If I can I like to be able to visualise in a commonsense way the thermodynamic principles behind the various types of engine cycle. As I see it the variation in CR is not the controlling factor in Otto cycle efficiency – it is the ER. As I see it, the temperature after compression alone (that is; without the burning of fuel) is not a “real” temp gain – after the following expansion stroke the temp returns to its initial value. The final temp after compression and combustion is the sum of the temp from compression plus the temp increase from the burning fuel. Increasing the CR may raise the final compression+combustion temp but after expansion the temp rise due to compression cancels itself out. Thus, the way I see it, only the heat gain from combustion is subject to the ER – the increased CR is merely a way of exposing the heat released by combustion to an increased ER. The heat released by combustion would seem to me to be independent of CR etc.
As one of my old thermodynamics textbooks remarks after deriving the formula for Otto cycle efficiency – “It will be noticed that the only variable in this equation is the expansion ratio r”. It seems to make a point of not saying “compression ratio r”.
Does the increasing the CR raise the peak cylinder temp by more than that which results from compression alone? I don’t see how it could.
The above is more of a suggestion than a statement – I am not totally sure about what I have written – perhaps you have a different view on these matters.
 
BigClive,
I don't think there's anything technically incorrect with what you are saying.

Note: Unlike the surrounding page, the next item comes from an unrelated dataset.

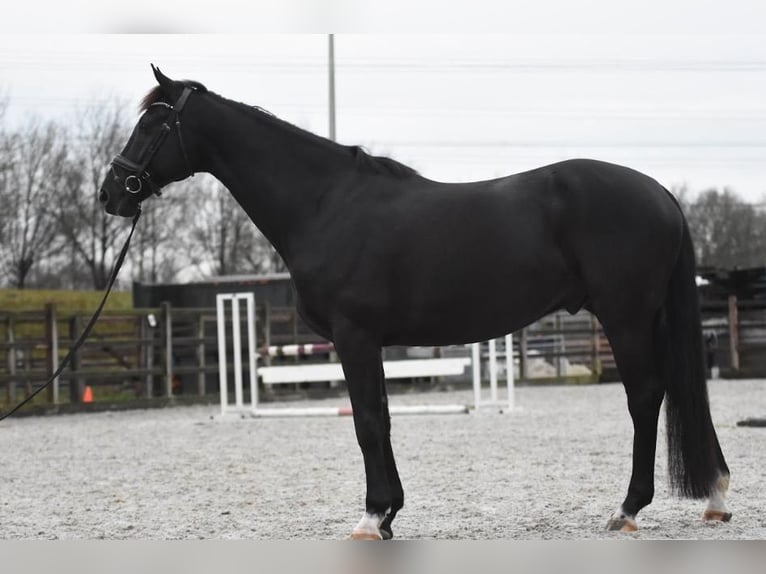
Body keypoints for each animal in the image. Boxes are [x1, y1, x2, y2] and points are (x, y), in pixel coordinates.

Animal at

Here is why I wouldn't state things that way - first if I make an engine with high CR relative to low CR, and run the thing without fueling it, the exhaust temperature of the high CR is higher than the low CR. Entropy dictates that less useful work is performed, unless that heat is what you were after.

Second, the efficiency gains are due to the Carnot temperature differences. Remember that, although doubling compression only doubles temperature (even less, actually), it also increases the Carnot efficiency meaning you can get more useful work out of the combustion. There are also some ancillary temperature effects, like reaction rate positive feedback, that drive your peak temperatures higher than might be indicated by the CR alone. So you affect the high side of Carnot with the high CR. You can affect the low side of Carnot with a high ER, but note that for a nominal engine, as stated above, the diesel will result in a higher post ER temperature (all other things being equal such as the same charge temperature and moles). Atkinson tries to go deeper, but that's not what I see as the thrust of this discussion.

OK, so the useful work is available due to Carnot, but you have to recapture it mechanically in some fashion, and that happens during the expansion period, so that could be a way to state this. I just think it's odd to think of this as an expansion ratio effect when the ER relative to CR is the same for a nominal gasoline or diesel. However, as I stated, I'm not sure anything you are saying is technically incorrect.